One quality Tezuka and I share in common is our attention to detail. We also both can work hard when we need to. Once we find something interesting to do, we devote all our time and effort to it. However, the difference is that I often lose interest in the tasks that I do after a while. The motivation to keep persevering even when something is boring is a quality that I would like to emulate from Tezuka. Tezuka’s motivation, along with his confidence to take risks, are qualities that were necessary for him to become eminent.

A goal that I had when joining Talons is to find opportunities to make contributions to society. Other people are what give me purpose in life, and it benefits everyone the more we give to each other. Tezuka demonstrated this very well and left an impact on the world for at least many decades.

For the next phase of my research (the next week or two), I will look deeper into his childhood and the specific ideas that he introduced to the manga industry. I will also find someone to interview to find out more about him.

 

Thanks for reading!

 

References

 

Osamu Tezuka Quotes. (n.d.). Goodreads. https://www.goodreads.com/author/quotes/29482.Osamu_Tezuka

McCarthy, H. (2006). Manga: A Brief History. 500 Manga Heroes & Villains. Hauppauge, New York, USA: Chrysalis Book Group.

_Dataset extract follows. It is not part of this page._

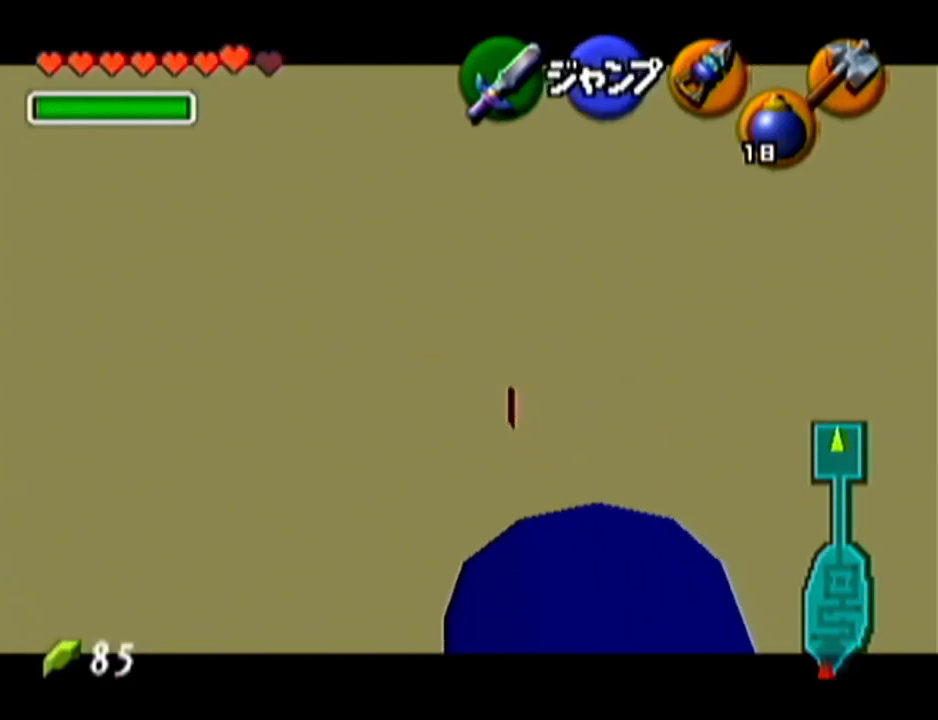
{"buttons": ["Z"], "left_stick": "down", "events": [[350, "C_LEFT", "down"], [450, "C_LEFT", "up"]]}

About Tezuka Osamu. (n.d.). Tezuka Osamu Official. https://tezukaosamu.net/en/about/1920.html

Romano, A. (2016). Osamu Tezuka was the “Walt Disney of Japan.” His beautiful manga biography shows why. Vox. https://www.vox.com/2016/8/2/12244368/osamu-tezuka-story-explained

5 thoughts on “Eminent Person Introductory Post

  1. Hi Colin! I loved the person you chose to research. You seem to be very passionate about him and I loved the quote you chose as well! I myself have gotten into manga and anime over the last year or so, so this was very intriguing to read. The personal connection you chose about how your parents support your passions just like his have, I thought was a very creative and great connection to relate to. The only feedback I have would be to make the pictures a little bigger and some of the formatting of the words was a bit weird to me. Other than that you did a great job!

    Thanks!
    Natalie

  2. Hi Colin. I really enjoyed reading your introduction to your eminent person! I liked how you put lots of examples into your text and that you put more than one trait that you share in common, that made it easy to see the connections between you and Tezuka. One thing that you could improve for next time would be to put a picture in the second half of the text. But other than that I think you did a great job and I liked how you put your sources at the bottom as well.
    Matthias

  3. Hey Colin!
    I thought your blog was really well done! The writing style was interesting and easy to read, and was written well. I also liked how detailed your connection was; it showcased how important Tezuka’s contributions are to you. The one critique I have is to maybe add a bit more pictures or media at the end of your post. Everything else was really well done and I look forward to learning more about him!
    Bridget

  4. Hi Colin!
    I really enjoyed how detailed your post was and all of the different pictures, fonts, and quotes you added to enhance your post. Your insightful connections showed how much of an impact anime and manga have had in your life and I admire you looking further into the creators of the industry. One thing I would add would maybe be manga/anime recommendations to the end of your posts so others can share your passion. Other than that, your post was very well written!
    Thanks,
    Rian

  5. Hey Colin,
    I liked how you chose a possibly less-known or obscure person to research, but found ways that his contributions might still be significant even if no large scientific breakthroughs were made. One critique I have is that the beginning “Eminence” section is a little repetitive, and cutting out some sentences while editing others to incorporate their key ideas could help the conciseness and readability a lot. Another thing I like is how you pointed out the similarities between yourself and Tezuka, but also the differences and disparities that you want to improve. Well written post.